There is none, the song and arrangement will dictate your choices.
However, in practice:
You probably want to ground everything important to the groove in the front channels (bass, drums, percussion elements that make up the groove, guitars that provide groove, etc). Vocals usually go to the front speakers. Either to the center or to a mix of L C R (where it is louder in the center speaker). Labels sometimes can request to not stick the vocals in the center channel so that the naked vocals cannot be lifted easily.
And then there are more technically informed choices and principles:
If you pan multiple objects around all the time, the effect gets lost. Movement draws attention when it contrasts against a steady backdrop. Doesn't matter where you are panning to.
Use LFE sparse. Most systems have bass management which means that the regular speakers don't cover the full spectrum and rely on the subwoofer to fill in the gap below 120 Hz. So in practice, if you have a kick, everything below 120 will already go to the sub on a bass-managed system. If you now add additional sub to it, it can become pretty boomy quickly.
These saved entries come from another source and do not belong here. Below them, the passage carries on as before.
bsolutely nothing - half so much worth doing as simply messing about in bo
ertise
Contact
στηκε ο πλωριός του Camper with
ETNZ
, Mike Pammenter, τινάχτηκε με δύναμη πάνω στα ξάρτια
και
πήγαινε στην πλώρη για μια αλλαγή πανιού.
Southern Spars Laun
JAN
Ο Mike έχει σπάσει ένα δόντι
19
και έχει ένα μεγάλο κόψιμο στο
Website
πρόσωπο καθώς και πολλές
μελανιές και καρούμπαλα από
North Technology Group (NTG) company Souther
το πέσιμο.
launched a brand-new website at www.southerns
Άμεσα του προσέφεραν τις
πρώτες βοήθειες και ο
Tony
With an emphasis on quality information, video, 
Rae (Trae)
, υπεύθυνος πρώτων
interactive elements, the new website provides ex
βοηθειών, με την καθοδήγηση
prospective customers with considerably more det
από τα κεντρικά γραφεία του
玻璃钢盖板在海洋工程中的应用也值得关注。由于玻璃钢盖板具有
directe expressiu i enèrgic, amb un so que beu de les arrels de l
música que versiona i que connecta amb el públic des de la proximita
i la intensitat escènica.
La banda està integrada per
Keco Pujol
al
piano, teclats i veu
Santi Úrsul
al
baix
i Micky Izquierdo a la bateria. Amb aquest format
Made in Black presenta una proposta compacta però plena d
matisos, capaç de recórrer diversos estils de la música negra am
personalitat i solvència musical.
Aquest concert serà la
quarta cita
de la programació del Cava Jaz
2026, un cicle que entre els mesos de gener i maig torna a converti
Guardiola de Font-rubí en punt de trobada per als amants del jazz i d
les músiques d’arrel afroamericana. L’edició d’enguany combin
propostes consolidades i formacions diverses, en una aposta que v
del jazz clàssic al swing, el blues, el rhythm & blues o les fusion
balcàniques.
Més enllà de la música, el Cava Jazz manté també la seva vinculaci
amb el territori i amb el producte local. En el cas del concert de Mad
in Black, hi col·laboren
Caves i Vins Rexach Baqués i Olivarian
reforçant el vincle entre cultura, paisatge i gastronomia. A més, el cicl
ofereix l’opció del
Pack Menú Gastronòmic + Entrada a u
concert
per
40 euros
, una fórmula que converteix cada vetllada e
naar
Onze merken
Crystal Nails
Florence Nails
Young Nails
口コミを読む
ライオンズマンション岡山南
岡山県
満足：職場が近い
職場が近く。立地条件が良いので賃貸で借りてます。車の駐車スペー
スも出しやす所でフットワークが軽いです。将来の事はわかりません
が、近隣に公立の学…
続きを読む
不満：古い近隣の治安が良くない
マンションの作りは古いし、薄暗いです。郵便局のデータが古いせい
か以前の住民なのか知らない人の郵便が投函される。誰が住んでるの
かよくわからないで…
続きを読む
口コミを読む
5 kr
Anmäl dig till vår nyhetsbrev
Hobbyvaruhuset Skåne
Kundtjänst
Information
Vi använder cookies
Not all speakers need to be used at all times. It is actually a very nice effect (again, contrast) to just rely on the front speakers and sometimes add something very distinct in the back. Or to "open and close" the soundfield by going from a mix utilizing all speakers suddenly to just fronts or even just center.
Difference between phantom center and discrete center-like channels. The latter position a sound explicitly on a spatial dimension regardless of your listening position, the former only are perceived as between two speakers if you are dead in the middle.